Data entries
──────────────────────────────
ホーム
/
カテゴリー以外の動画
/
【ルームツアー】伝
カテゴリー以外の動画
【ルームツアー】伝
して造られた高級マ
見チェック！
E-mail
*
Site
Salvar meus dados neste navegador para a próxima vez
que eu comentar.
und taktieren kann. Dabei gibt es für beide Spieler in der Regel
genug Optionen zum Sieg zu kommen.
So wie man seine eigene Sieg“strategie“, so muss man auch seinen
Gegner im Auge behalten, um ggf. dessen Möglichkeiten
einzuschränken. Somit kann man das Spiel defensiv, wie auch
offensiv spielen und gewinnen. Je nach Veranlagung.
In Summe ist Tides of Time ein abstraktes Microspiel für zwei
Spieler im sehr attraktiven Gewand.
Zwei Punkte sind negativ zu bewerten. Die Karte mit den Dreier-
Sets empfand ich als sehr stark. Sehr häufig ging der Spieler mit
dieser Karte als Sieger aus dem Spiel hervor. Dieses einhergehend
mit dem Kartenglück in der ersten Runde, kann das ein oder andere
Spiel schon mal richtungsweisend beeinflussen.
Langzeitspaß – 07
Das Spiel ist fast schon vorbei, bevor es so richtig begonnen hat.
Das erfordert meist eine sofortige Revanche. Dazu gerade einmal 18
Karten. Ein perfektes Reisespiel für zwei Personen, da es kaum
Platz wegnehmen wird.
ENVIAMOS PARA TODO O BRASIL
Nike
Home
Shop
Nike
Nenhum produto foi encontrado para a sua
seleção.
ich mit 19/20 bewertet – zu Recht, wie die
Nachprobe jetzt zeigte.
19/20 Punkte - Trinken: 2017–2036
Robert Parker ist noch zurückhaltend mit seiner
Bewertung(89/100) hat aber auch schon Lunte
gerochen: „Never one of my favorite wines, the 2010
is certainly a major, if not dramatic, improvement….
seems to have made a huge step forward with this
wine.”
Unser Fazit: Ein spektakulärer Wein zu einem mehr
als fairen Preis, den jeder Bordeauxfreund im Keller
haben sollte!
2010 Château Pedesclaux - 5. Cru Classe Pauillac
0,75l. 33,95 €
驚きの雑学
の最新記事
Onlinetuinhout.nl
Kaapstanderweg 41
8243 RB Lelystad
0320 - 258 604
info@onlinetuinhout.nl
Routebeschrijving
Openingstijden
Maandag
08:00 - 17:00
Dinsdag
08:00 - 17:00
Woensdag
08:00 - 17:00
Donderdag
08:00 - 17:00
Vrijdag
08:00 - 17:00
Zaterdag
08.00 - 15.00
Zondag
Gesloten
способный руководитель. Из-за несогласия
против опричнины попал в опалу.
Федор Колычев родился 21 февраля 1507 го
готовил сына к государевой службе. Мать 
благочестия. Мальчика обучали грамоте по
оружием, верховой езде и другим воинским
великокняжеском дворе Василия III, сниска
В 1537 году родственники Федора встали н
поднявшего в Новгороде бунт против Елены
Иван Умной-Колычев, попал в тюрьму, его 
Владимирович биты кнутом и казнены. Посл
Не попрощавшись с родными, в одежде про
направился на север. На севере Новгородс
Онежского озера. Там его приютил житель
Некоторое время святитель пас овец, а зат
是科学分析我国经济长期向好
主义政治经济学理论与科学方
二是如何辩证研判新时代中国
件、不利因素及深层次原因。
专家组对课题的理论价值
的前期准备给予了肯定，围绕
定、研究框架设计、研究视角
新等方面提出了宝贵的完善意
──────────────────────────────
* _Task objective_
If a line above holds the string "Колычев", return it as it stands.

* _Exercise answer_
Федор Колычев родился 21 февраля 1507 го
Иван Умной-Колычев, попал в тюрьму, его 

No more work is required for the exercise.